Tiga perampok yang menjadi bagian komplotan itu tewas tertembak, tiga tertangkap, dan empat lainnya kabur.

Nina Rohman (30), penghuni rumah, menceritakan, delapan orang pelaku masuk ke rumah dan menyekap kakak iparnya, Doni, di sebuah kamar.

"Saat itu Doni tidak memberikan perlawanan sehingga perampok dengan leluasa dapat membawa barang-barang berharga tersebut," ujar Nina.

"Namun ketika salah satu adik ipar saya, Bayu, yang berada di lantai satu keluar kamar terdengar suara perlawanan dan teriakan mengaduh yang diikuti dengan tembakan yang diduga dari para perampok tersebut," ujar Nina menirukan ucapan Doni kepada dirinya.

Akibatnya Doni yang disekap di dalam kamar tidak mampu berbuat apa-apa untuk menolong adiknya tersebut.

"Kondisi Bayu cukup parah akibat terkena bacokan sehingga tangan kirinya luka parah dan kini sedang dibawa ke Rumah Sakit Kartika Asih," ujarnya.

Sementara itu istri Doni, Neng Meda, menuturkan, dia mengetahui kejadian tersebut dari suaminya yang disekap di kamar. "Saat itu pukul 12.30-an dan Doni menelepon saya bahwa di rumah sedang ada perampokan sehingga saya segera melaporkan kejadian tersebut," katanya.

Menurut Kapolwiltabes Bandung Kombes Imam Budi Supena, tiga orang pelaku tewas ditembak mati oleh petugas dalam upaya pengejaran yang disertai baku tembak di Jalan Pasir Salam Raya II di depan rumah nomor 19.

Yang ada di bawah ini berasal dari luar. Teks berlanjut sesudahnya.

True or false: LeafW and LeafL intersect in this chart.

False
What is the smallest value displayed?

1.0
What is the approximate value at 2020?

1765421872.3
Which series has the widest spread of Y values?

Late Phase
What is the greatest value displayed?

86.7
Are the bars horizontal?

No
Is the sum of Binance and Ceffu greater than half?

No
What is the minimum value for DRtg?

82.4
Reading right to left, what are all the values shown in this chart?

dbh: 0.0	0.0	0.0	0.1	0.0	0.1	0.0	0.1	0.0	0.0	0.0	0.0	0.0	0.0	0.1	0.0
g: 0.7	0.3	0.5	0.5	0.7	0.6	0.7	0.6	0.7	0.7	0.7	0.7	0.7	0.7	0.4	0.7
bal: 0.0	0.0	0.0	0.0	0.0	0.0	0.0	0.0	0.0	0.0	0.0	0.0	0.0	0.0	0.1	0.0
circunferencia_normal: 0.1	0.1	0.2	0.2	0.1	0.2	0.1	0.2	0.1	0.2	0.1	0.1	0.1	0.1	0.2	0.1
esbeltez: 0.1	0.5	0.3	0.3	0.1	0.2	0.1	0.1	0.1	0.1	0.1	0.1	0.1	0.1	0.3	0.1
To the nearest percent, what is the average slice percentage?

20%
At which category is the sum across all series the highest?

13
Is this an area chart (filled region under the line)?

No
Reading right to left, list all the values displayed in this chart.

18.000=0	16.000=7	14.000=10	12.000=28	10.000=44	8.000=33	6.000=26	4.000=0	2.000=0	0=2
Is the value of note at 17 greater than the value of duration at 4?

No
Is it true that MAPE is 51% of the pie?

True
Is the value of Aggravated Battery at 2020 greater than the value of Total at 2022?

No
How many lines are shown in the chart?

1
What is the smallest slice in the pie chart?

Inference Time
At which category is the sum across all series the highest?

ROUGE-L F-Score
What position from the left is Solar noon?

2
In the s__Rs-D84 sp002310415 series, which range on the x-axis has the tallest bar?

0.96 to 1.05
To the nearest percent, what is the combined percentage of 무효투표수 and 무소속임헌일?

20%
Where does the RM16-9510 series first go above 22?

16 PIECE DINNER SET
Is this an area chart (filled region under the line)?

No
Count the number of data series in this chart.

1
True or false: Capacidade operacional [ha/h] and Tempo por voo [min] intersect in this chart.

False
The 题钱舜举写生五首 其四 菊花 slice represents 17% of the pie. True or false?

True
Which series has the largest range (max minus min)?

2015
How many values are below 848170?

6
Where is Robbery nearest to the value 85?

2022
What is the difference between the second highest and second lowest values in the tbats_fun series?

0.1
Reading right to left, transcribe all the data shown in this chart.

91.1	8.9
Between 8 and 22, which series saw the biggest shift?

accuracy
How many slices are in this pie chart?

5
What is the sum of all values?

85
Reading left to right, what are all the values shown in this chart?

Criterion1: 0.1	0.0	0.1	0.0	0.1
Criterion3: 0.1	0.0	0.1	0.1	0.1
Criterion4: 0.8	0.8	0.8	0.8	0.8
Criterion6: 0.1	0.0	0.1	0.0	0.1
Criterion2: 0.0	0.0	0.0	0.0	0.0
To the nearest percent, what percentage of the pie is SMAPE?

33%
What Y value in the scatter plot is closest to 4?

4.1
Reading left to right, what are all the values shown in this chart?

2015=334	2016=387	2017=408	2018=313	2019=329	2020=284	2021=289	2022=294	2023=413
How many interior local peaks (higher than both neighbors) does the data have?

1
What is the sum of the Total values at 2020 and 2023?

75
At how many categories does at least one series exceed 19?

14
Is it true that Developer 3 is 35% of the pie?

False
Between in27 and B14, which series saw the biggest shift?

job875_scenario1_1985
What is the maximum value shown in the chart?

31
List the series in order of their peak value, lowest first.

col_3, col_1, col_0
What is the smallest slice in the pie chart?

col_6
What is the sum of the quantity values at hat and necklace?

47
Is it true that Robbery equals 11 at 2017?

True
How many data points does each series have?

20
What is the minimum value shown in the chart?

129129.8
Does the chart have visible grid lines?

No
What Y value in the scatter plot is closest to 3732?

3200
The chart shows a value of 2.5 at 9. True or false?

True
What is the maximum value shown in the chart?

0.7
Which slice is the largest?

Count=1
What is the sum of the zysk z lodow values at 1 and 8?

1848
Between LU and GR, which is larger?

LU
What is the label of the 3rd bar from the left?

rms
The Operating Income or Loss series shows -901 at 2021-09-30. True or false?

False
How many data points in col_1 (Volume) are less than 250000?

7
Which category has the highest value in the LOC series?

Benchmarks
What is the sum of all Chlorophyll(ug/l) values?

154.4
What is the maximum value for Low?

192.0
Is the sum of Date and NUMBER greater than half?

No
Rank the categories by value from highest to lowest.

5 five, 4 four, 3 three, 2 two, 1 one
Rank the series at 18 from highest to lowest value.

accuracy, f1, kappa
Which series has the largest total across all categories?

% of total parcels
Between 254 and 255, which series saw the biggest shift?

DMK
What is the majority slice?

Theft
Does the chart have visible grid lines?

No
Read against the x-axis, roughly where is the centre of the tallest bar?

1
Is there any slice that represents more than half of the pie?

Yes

"Dari sepuluh orang pelaku, empat orang kabur dengan menggunakan mobil AVP nomor Polisi B 1537 TFS sedangkan tiga lainnya diamankan polisi dan sedang diambil keterangannya," ujarnya.

Di lokasi kejadian sekitar pukul 15.15 WIB, polisi masih melakukan pemeriksaan di dua lokasi yaitu rumah Jeffry Sinaga dan titik terjadinya aksi baku tembak.